Knowing when the smog is most toxic so we can hide behind masks or cower indoors is not a solution that sits easily with me. My tongue nudges hard against my teeth, as if I might bar Vidya’s tainted air from my lungs.

“I was wondering, Ness, whether you could spare me a few hours tomorrow. I’ve been so busy since the accident in the old docklands that I’ve not had a chance to finish logging the new vaccine trials.”

I wince at the memory. Six members of the decontamination crew had been injured, four badly, when a wall collapsed in a warehouse they were clearing. I’d been with Esha when they carried them in.

“They’ll recover,” she tells me.

I bob my head. Decon is dangerous work, but it’s rare to lose lives.

“I’ll have to schedule health scans for
Explorer’
s crew as well,” she adds. “You might prefer to help with that.”

“I’ll do the trials,” I say quickly. I’ve always shied from helping with clinics. My ignorance makes me feel too exposed.

The vertical grooves between Esha’s brows deepen and she takes the taut little breath that warns me she’s planning to say more. I glance toward the window.
Explorer
will be in the inner harbour by now. “They’ll be here soon,” I say, to forestall her.

I scarcely notice her slow sigh, my thoughts already darting ahead to the jetty.

You might think that by now I’d be accustomed to Dev being away from the city more time than he’s in it, but it still leaves an ache in my chest when he’s gone. An ache that I know the sight of him will heal.

Esha flaps a hand. “Off you go then.” As I reach the door she adds: “Take care, Ness.”

Afternoon shadows are leaning over the city. I jump down the med centre steps and dodge a maintenance crew trudging towards the food hall. Shared meals are a big part of Vidya’s daily life.

A group has already gathered by the time I reach the city’s floating jetty. My breath rasps in my throat as I slow, the amused smiles that greet me bringing fresh colour to my cheeks. I stand a little apart.

Explorer
is tracking up the harbour, prow lifting in the swell, gulls dancing across her wake. As she nears, the slight figure at the wheel raises an arm.

“Yo, Captain,” one of the men on the jetty calls.

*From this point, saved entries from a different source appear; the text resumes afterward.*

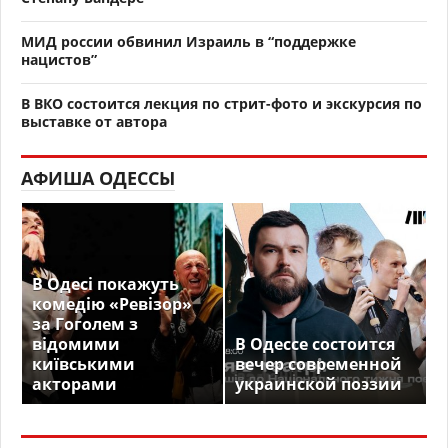
МИД россии обвинил Израиль в “поддержке
нацистов”
В ВКО состоится лекция по стрит-фото и экскурсия по
выставке от автора
АФИША ОДЕССЫ
В Одесі покажуть
комедію «Ревізор»
за Гоголем з
відомими
В Одессе состоится
київськими
вечер современной
акторами
украинской поэзии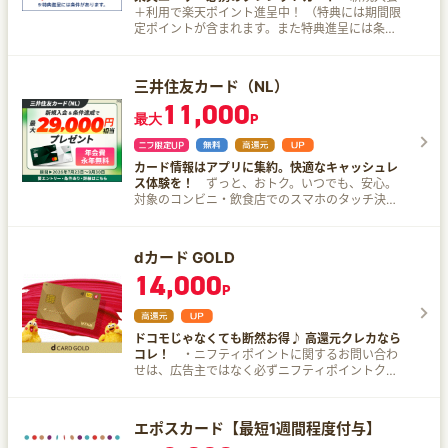
＋利用で楽天ポイント進呈中！ （特典には期間限
定ポイントが含まれます。また特典進呈には条件
があります。） クレジットカードが初めての方、
楽天カードをよく知らない方 楽天カードは、年会
費は永年無料で、ポイントも貯まりやすくおすす
三井住友カード（NL）
めのクレジットカードです。 楽天カードが選ばれ
11,000
る4つのポイント 年会費永年無料！ 100円のお買
最大
P
い物につき1ポイント貯まる！（一部ポイント還元
の対象外となる場合がございます。） 楽天ポイン
トは楽天市場だけではなく全国のお店でも使える
カード情報はアプリに集約。快適なキャッシュレ
楽天市場でのお買い物はポイント最大3倍！（特典
ス体験を！
ずっと、おトク。いつでも、安心。
進呈には上限や条件があります。）
対象のコンビニ・飲食店でのスマホのタッチ決済
で＼ポイント7％／還元！ 年会費は永年無料で、
ポイントがどんどん貯まる！進化を続けるキャッ
シュレス時代のスタンダードカード。 【三井住友
dカード GOLD
カード（NL）】 新規入会＆条件達成で最大
14,000
29,000円相当プレゼント 期間：2026年7月23日
P
～ ▼内訳 １．新規入会＆ご入会月＋1ヵ月後末ま
でにスマホのタッチ決済1回で5,000円分のVポイ
ントPayギフトプレゼント ２．新規入会&5万円以
ドコモじゃなくても断然お得♪ 高還元クレカなら
上利用または10万円以上利用で最大6,000円分のV
コレ！
・ニフティポイントに関するお問い合わ
ポイントPayギフトプレゼント └5万円以上利用で
せは、広告主ではなく必ずニフティポイントクラ
1,000円分 └10万円以上利用で3,000円分
ブまでお問い合わせください。 ・広告主に直接お
Mastercardブランドならさらにプラス3,000円分
問い合わせされた場合、いかなる理由でもポイン
３．SBI証券口座開設&クレカ積立などで18,000円
ト対象外となりますので、ご注意ください。 dカ
相当のVポイントプレゼント ◆学生限定 新規入会
エポスカード【最短1週間程度付与】
ード GOLD入会＆利用＆対象の公共料金などすべ
＆条件達成で最大12,000円相当プレゼント ▼内訳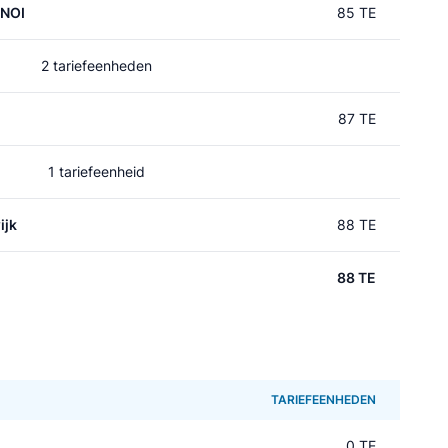
 NOI
85 TE
2 tariefeenheden
87 TE
1 tariefeenheid
ijk
88 TE
88 TE
TARIEFEENHEDEN
0 TE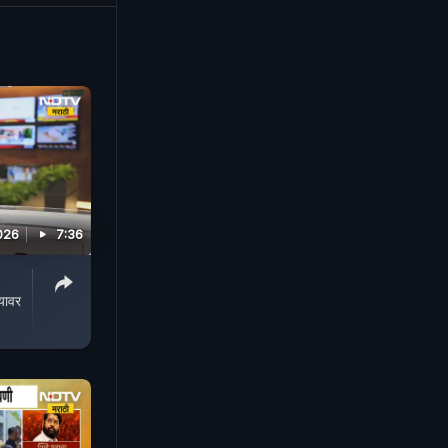
तकऱ्यांचीच
026
7:36
यावर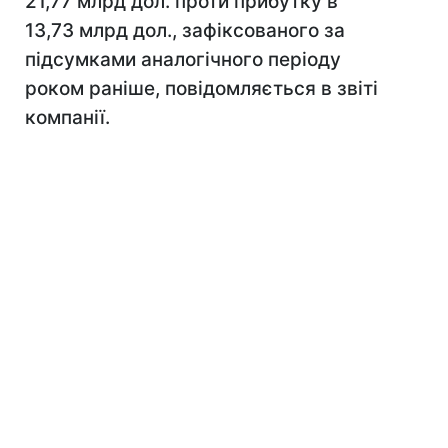
21,77 млрд дол. проти прибутку в
13,73 млрд дол., зафіксованого за
підсумками аналогічного періоду
роком раніше, повідомляється в звіті
компанії.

Lara returns his greeting. As
Explorer
angles in toward the wharf I scan the deck for Dev. Ropes are tossed, caught, stretched taut as the muscles banding my chest. I take a gulp of air, brine overpowering the old city stench.

A burst of shouting and the gangplank hits the jetty and is swiftly secured. Kush is first down, escorting Tian whose arm is in a sling: fresh business for Esha. Then come Malik, Lara, Jae, each carrying cold-crates that they pass to the waiting crowd. Research? Samples? I don’t care. Someone laughs and the smell of fish reaches me – and the gulls as well. They shriek and skitter overhead.

At last I see him, climbing from the hold. Two years ago on Dunnett I saved Dev’s life; in return he saved mine, which you could say makes us even. It’s never so simple. I push a strand of hair from my face.

At the top of the gangway Dev looks up at last and sees me. He raises a hand. My heart skips as I send an answering wave, but he’s already turned to speak with someone behind him. The stranger is Dev’s height, half boy, half man. Straight brown hair falls untidily across his face as he dips his head. With a hand on his shoulder, Dev steers the newcomer – reluctance showing in every tense line of him – down the gangway. At its foot the waiting group swallows them both.

My feet are fixed to the spot. Waves cuff the jetty, my stomach lurching as I stare at the planking’s deceptive rise and fall.